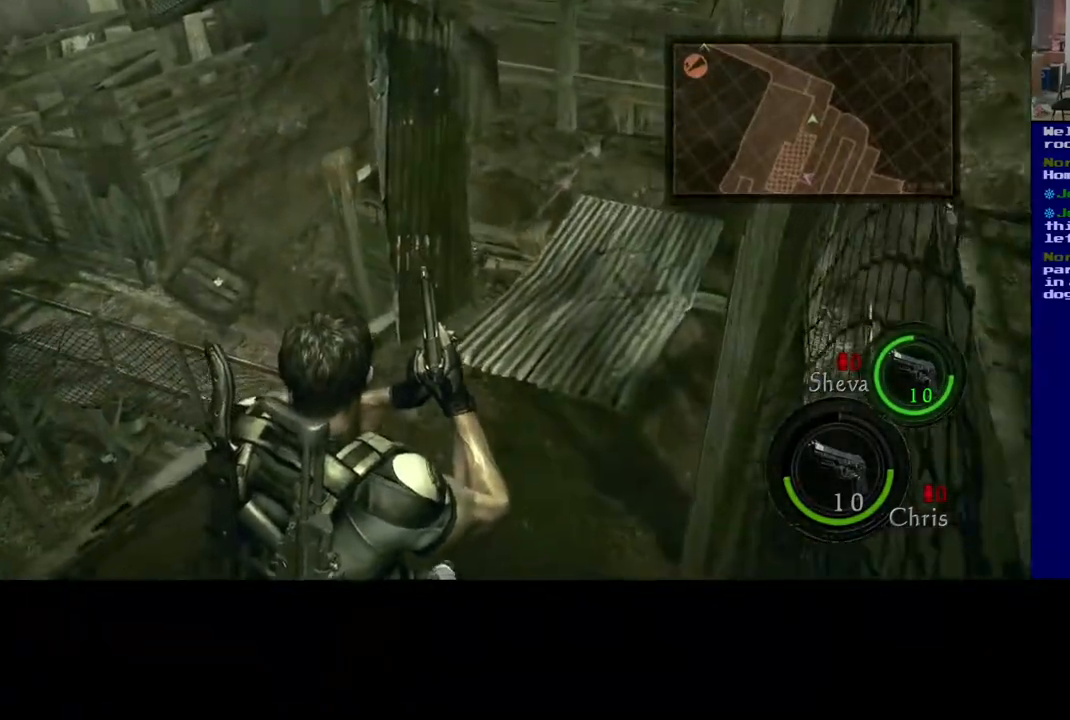
{"buttons": [], "left_stick": "up", "right_stick": "center", "events": []}
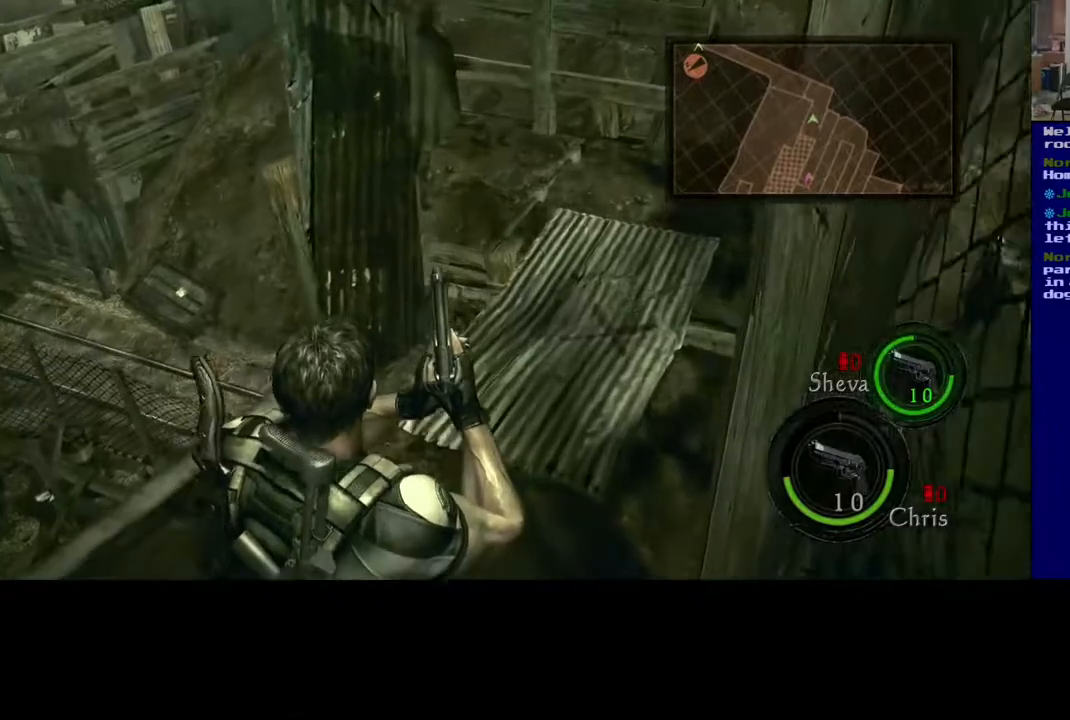
{"buttons": [], "left_stick": "up-right", "right_stick": "center", "events": [[33, "right_stick", "left"], [383, "left_stick", "up-right"], [417, "right_stick", "center"]]}
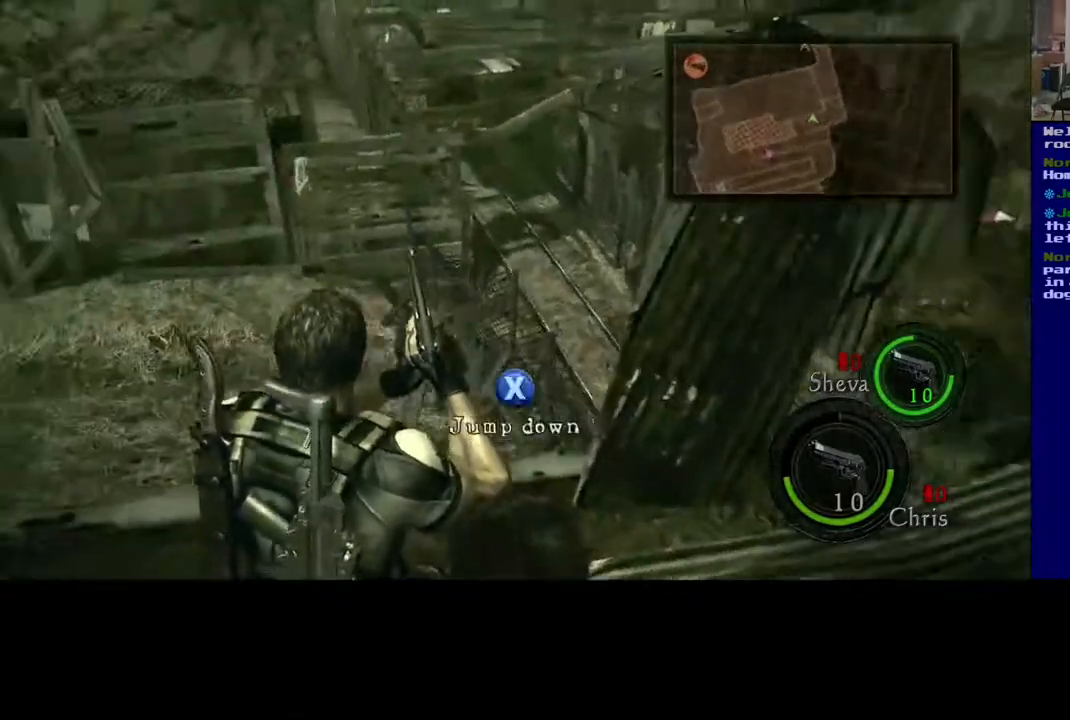
{"buttons": [], "left_stick": "center", "right_stick": "center", "events": [[33, "left_stick", "center"]]}
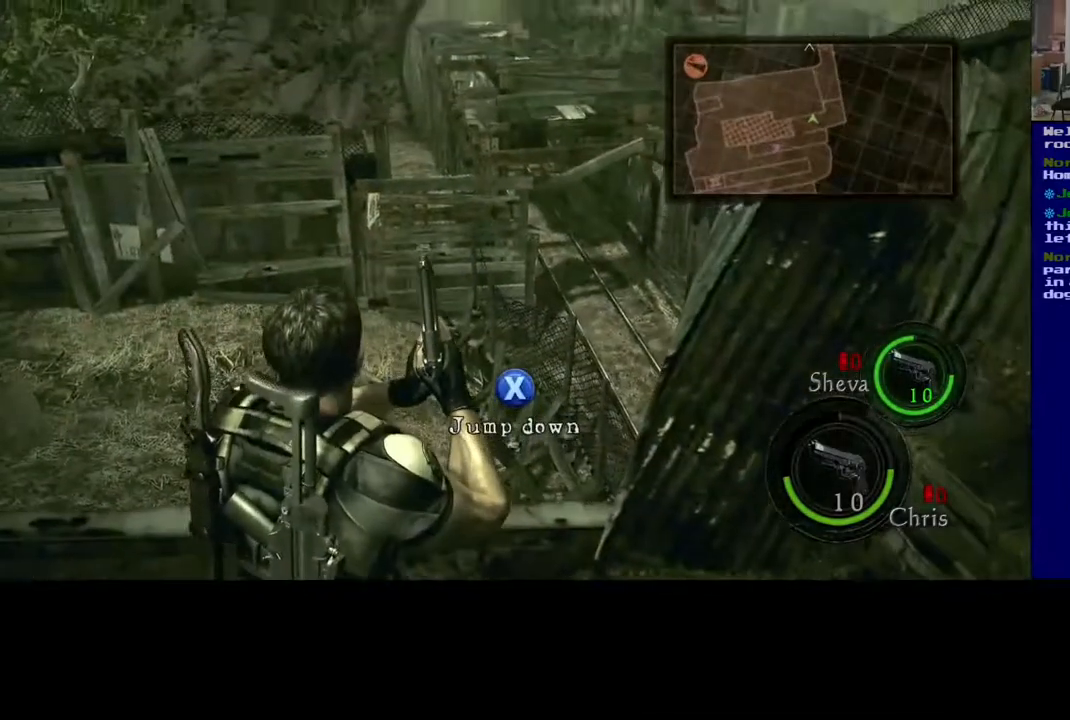
{"buttons": [], "left_stick": "center", "right_stick": "left", "events": [[33, "right_stick", "down-right"], [83, "left_stick", "up"], [167, "left_stick", "up-left"], [367, "right_stick", "down-left"], [483, "left_stick", "center"], [500, "right_stick", "left"]]}
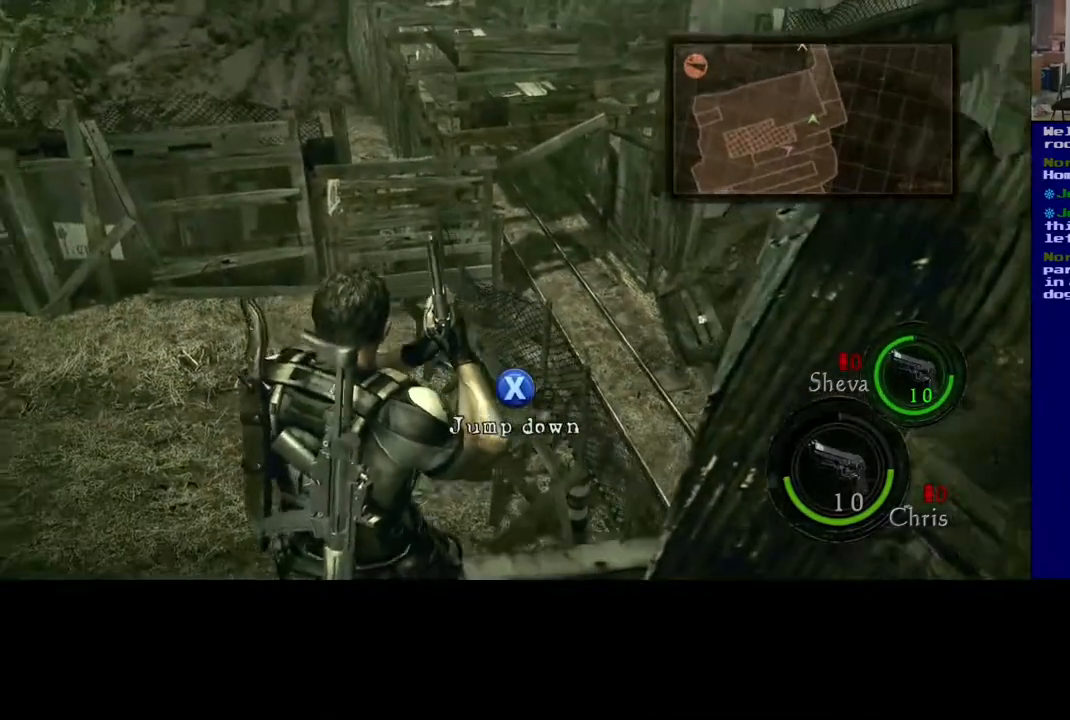
{"buttons": [], "left_stick": "center", "right_stick": "center", "events": [[367, "right_stick", "center"]]}
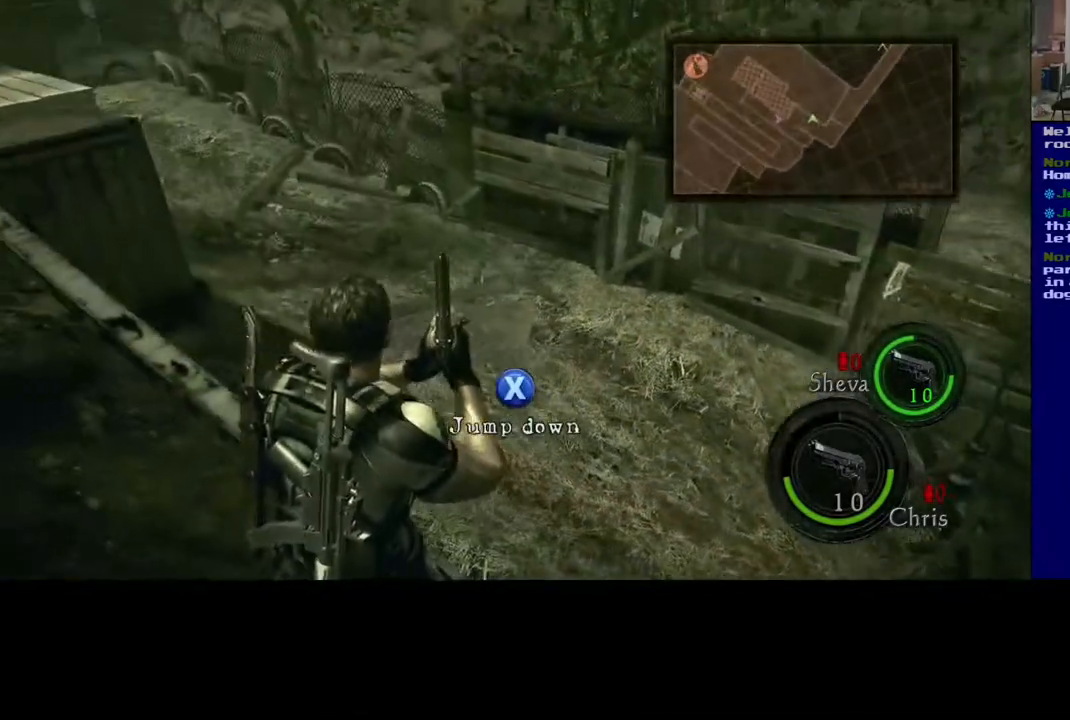
{"buttons": [], "left_stick": "center", "right_stick": "center", "events": []}
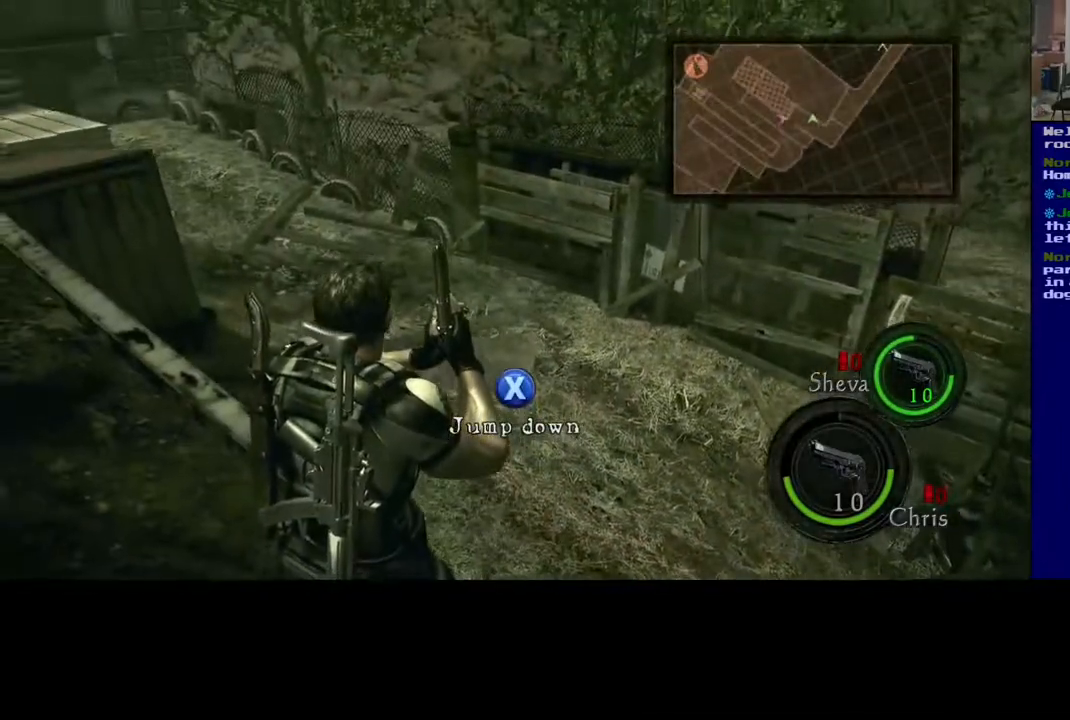
{"buttons": [], "left_stick": "center", "right_stick": "center", "events": [[17, "right_stick", "right"], [50, "left_stick", "down"], [250, "left_stick", "center"], [467, "right_stick", "center"]]}
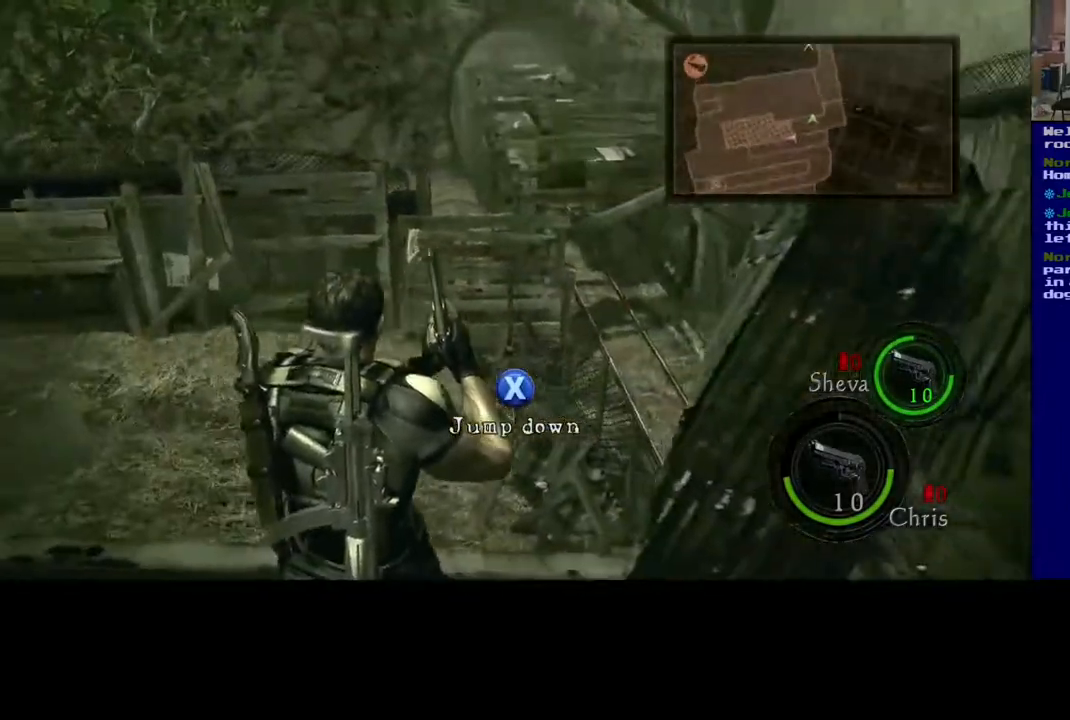
{"buttons": [], "left_stick": "right", "right_stick": "right", "events": [[217, "left_stick", "right"], [217, "right_stick", "right"]]}
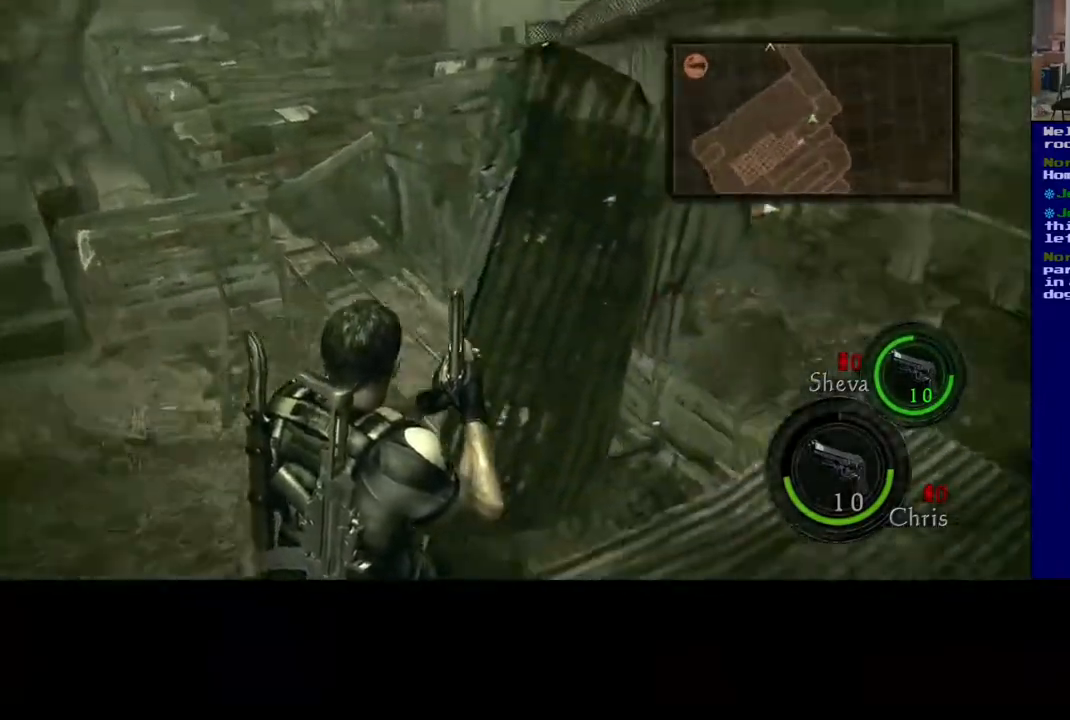
{"buttons": ["L3"], "left_stick": "up", "right_stick": "center", "events": [[267, "left_stick", "up"], [317, "L3", "down"], [317, "right_stick", "center"]]}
________
What you are asked to do:
Using the data above, state the number of lines that contain the word "down"; add nothing else.

Exercise solution:
3